The Project 26 violations are part of a broader pattern of regulatory failures at the Norwalk facility documented by Talk of the Sound. In December 2021, Rubicco signed a consent order with OEC admitting to more than two dozen violations at 770 Connecticut Ave., including knowingly making false statements to state investigators and safe sleep violations involving infants. He paid a $2,000 civil penalty. He subsequently violated the conditions of the consent order. OEC responded with routine corrective action plans and never invoked the consent order’s enforcement mechanism. Rubicco sold the facility to Cadence Academy Preschool in August 2024.

CREC records responsive to a January 2026 records request were received by Talk of the Sound on May 8, 2026. Records that appear to remain outstanding include the executed provider agreement between CREC and Anna & Jack’s Treehouse, the completed ACH authorization form submitted by Rubicco, weekly enrollment reports submitted by the facility, and payment records covering the June through July 2020 continuation period. Talk of the Sound has returned to CREC requesting those records.

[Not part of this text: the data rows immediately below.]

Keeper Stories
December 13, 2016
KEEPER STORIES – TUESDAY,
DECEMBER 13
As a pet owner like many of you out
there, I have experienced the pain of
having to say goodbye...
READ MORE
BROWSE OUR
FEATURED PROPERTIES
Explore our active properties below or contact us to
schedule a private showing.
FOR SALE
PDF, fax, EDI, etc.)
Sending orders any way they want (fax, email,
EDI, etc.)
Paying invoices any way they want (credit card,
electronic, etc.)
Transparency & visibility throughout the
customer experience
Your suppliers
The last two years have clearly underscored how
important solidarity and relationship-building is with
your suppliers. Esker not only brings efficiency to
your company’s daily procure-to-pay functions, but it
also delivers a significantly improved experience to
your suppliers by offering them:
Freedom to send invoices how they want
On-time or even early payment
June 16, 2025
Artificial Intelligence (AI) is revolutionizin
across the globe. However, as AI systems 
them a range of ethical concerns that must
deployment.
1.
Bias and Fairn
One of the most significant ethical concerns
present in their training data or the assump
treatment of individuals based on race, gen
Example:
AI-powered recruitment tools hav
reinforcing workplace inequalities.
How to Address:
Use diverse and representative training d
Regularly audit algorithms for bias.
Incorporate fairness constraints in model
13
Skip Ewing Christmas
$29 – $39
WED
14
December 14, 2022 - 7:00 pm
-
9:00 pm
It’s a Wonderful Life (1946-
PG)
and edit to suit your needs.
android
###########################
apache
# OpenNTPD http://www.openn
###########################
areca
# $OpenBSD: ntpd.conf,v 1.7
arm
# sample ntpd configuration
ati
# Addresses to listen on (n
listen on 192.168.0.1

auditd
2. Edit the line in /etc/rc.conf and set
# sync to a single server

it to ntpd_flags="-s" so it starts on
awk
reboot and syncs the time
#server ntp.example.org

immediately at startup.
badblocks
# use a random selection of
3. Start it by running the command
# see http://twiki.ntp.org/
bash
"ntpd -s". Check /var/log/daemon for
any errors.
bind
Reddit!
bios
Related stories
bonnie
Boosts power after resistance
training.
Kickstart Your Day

Rubicco has a criminal history that includes a 2002 guilty plea to petit larceny and criminal mischief after stealing a deceased North Castle police sergeant’s gold shield and using it to impersonate a police officer at a New Jersey bar; a 2010 guilty plea to witness tampering after impersonating a Manhattan assistant district attorney to influence a witness; and a 2011 federal conviction for accessing a computer without authorization after IQPC reported him to the FBI. He served federal prison time after violating probation and completed his sentence in 2017.

Irish solicitors acting on Rubicco’s behalf have previously demanded removal of Talk of the Sound’s coverage. Talk of the Sound has declined.

This article was prepared with the assistance of AI tools under the direction and editing of Robert Cox.